Frankie took his cup and sat down with his own computer, skimming through the past week's news headlines. He opened several of the ones which he knew would interest him, and then a few that he knew to be utterly mindless, saving the interesting ones for later, for when he knew that he would not read them. He imagined that Adi mostly nodded her parts of the conversation, the occasional short affirmative being the only thing to indicate that the conversation was still ongoing. That is not to say that she did not speak at all; every ten minutes or so, she would hold a shorter, explanatory monologue that probably served as a solution to a problem posed during the previous ten minutes.

Frankie was reading about a dispute between a local housing cooperative and a few of its tenants, when Adi stepped out of her room, walked across the living room and into the kitchen, and began rummaging through the fridge. The tenants in the article were protesting the cooperative's choice of postponing renovations of the building's slightly damaged eastern facade. “How's she doing?”

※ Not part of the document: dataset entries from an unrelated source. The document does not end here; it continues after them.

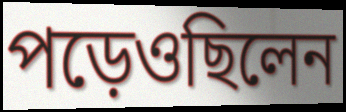
পড়েওছিলেন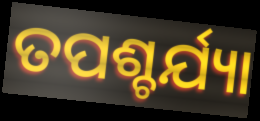
ତପଶ୍ଚର୍ଯ୍ୟା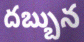
దబ్బునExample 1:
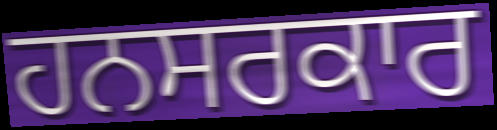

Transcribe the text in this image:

ਹਨਸਰਕਾਰ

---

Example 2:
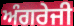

Adi stood in the kitchen doorway, with her eyebrows raised slightly, shrugged and then spoke, while juggling half a cabbage from one hand to the other. “We were just talking about the usual stuff. She's doing pretty good, but she's older now, and you can tell”. Adi stepped back into the kitchen, put the cabbage on the counter, took down a small sack of potatoes from the shelf above the stove and started cutting the potatoes into small dice. Frankie nodded, mostly to himself, it seemed. He then unfolded his legs and stood up while stretching and yawning dramatically. Not having eaten all day, he joined Adi in her preparations in the kitchen. Somehow, his hunger had not made itself known to him until now.